A friend of mine once told me the best advice she ever received in picking a life partner: “Never marry someone you can’t stand being divorced from.” For so many reasons, this rings true. While premarital agreements often get a bad rap – words like “unromantic”, “distrust”, and “greed” come to mind – the reality is, a carefully drafted premarital agreement can help create a culture of financial openness in a marriage, as well as provide a framework for an amicable untangling of the parties, in the unfortunate event of divorce.

 Premarital agreements in Nebraska are governed by the Uniform Premarital Agreement Act. Most importantly, a premarital agreement by definition is a contract entered into by prospective spouses in contemplation of marriage, and is to be effective upon marriage. As recently as 2016, the Nebraska Supreme Court reaffirmed the court’s position that Nebraska law does not allow postnuptial agreements unless such agreements are concurrent with a separation or divorce.  All of this is to say that, if you are considering a premarital agreement, it has to be made before the wedding.

A premarital agreement can outline the disposition of pre- and post-marital assets in the event of divorce. It can also set expectations for things like alimony and distribution of the parties’ debt. A word to the wise: give yourself and your partner more than a few days to consider the document. Allowing ample time to generate a document that suits both parties’ needs will increase the likelihood of success by its terms, and allow for full, open and honest communication for everyone involved.

Keep in mind that premarital agreements don’t just deal with divorce; the document can also help govern the distribution of your assets in the event of your death. This is particularly helpful for families formed by a second marriage. Consider a home owned by one spouse prior to the second marriage. If that spouse dies during the marriage, does the surviving spouse get the home? Does it pass to the deceased spouse’s children or beneficiaries? Or is it sold, and if so, who receives the payout? In the case of second marriages, having a comprehensive premarital agreement done before marriage allows the parties to preserve their estate planning options down the road, and to foster harmony in the blended family.

[Given data]
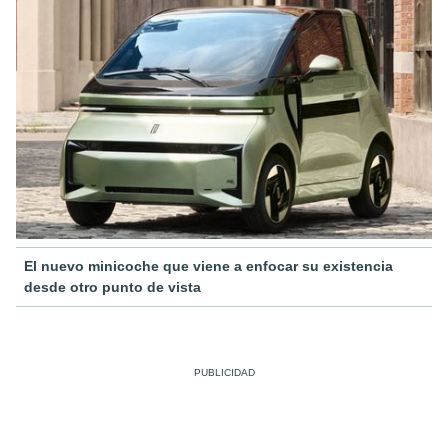
El nuevo minicoche que viene a enfocar su existencia
desde otro punto de vista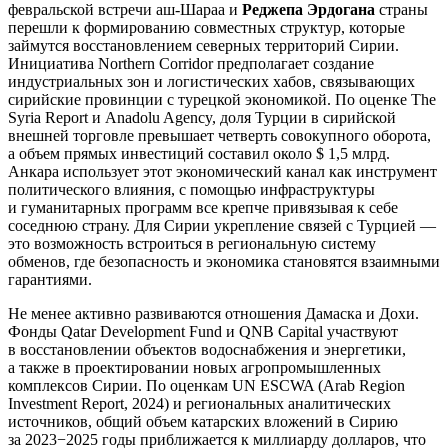
февральской встречи аш-Шараа и
Реджепа Эрдогана
страны
перешли к формированию совместных структур, которые
займутся восстановлением северных территорий Сирии.
Инициатива Northern Corridor предполагает создание
индустриальных зон и логистических хабов, связывающих
сирийские провинции с турецкой экономикой. По оценке The
Syria Report и Anadolu Agency, доля Турции в сирийской
внешней торговле превышает четверть совокупного оборота,
а объем прямых инвестиций составил около $ 1,5 млрд.
Анкара использует этот экономический канал как инструмент
политического влияния, с помощью инфраструктуры
и гуманитарных программ все крепче привязывая к себе
соседнюю страну. Для Сирии укрепление связей с Турцией —
это возможность встроиться в региональную систему
обменов, где безопасность и экономика становятся взаимными
гарантиями.
Не менее активно развиваются отношения Дамаска и Дохи.
Фонды Qatar Development Fund и QNB Capital участвуют
в восстановлении объектов водоснабжения и энергетики,
а также в проектировании новых агропромышленных
комплексов Сирии. По оценкам UN ESCWA (Arab Region
Investment Report, 2024) и региональных аналитических
источников, общий объем катарских вложений в Сирию
за 2023−2025 годы приближается к миллиарду долларов, что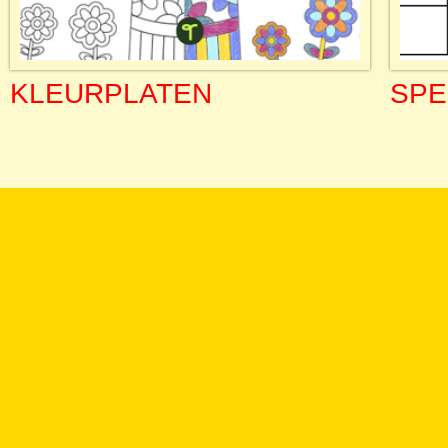
KLEURPLATEN
SPE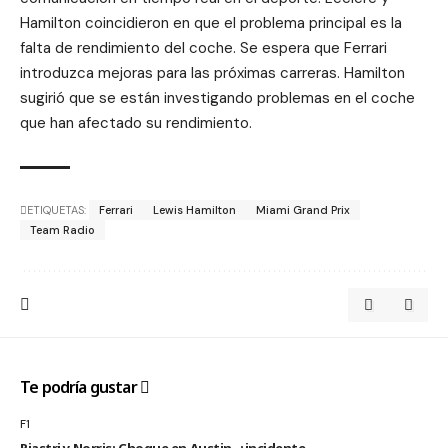
Hamilton coincidieron en que el problema principal es la
falta de rendimiento del coche. Se espera que Ferrari
introduzca mejoras para las próximas carreras. Hamilton
sugirió que se están investigando problemas en el coche
que han afectado su rendimiento.
ETIQUETAS:
Ferrari
Lewis Hamilton
Miami Grand Prix
Team Radio
Te podría gustar
F1
Piastri y Norris: Choque en Austin, ¿incidente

[Activity] Retype the article on premarital agreements word for word, from start to finish.

[Your response]
A friend of mine once told me the best advice she ever received in picking a life partner: “Never marry someone you can’t stand being divorced from.” For so many reasons, this rings true. While premarital agreements often get a bad rap – words like “unromantic”, “distrust”, and “greed” come to mind – the reality is, a carefully drafted premarital agreement can help create a culture of financial openness in a marriage, as well as provide a framework for an amicable untangling of the parties, in the unfortunate event of divorce.

 Premarital agreements in Nebraska are governed by the Uniform Premarital Agreement Act. Most importantly, a premarital agreement by definition is a contract entered into by prospective spouses in contemplation of marriage, and is to be effective upon marriage. As recently as 2016, the Nebraska Supreme Court reaffirmed the court’s position that Nebraska law does not allow postnuptial agreements unless such agreements are concurrent with a separation or divorce.  All of this is to say that, if you are considering a premarital agreement, it has to be made before the wedding.

A premarital agreement can outline the disposition of pre- and post-marital assets in the event of divorce. It can also set expectations for things like alimony and distribution of the parties’ debt. A word to the wise: give yourself and your partner more than a few days to consider the document. Allowing ample time to generate a document that suits both parties’ needs will increase the likelihood of success by its terms, and allow for full, open and honest communication for everyone involved.

Keep in mind that premarital agreements don’t just deal with divorce; the document can also help govern the distribution of your assets in the event of your death. This is particularly helpful for families formed by a second marriage. Consider a home owned by one spouse prior to the second marriage. If that spouse dies during the marriage, does the surviving spouse get the home? Does it pass to the deceased spouse’s children or beneficiaries? Or is it sold, and if so, who receives the payout? In the case of second marriages, having a comprehensive premarital agreement done before marriage allows the parties to preserve their estate planning options down the road, and to foster harmony in the blended family.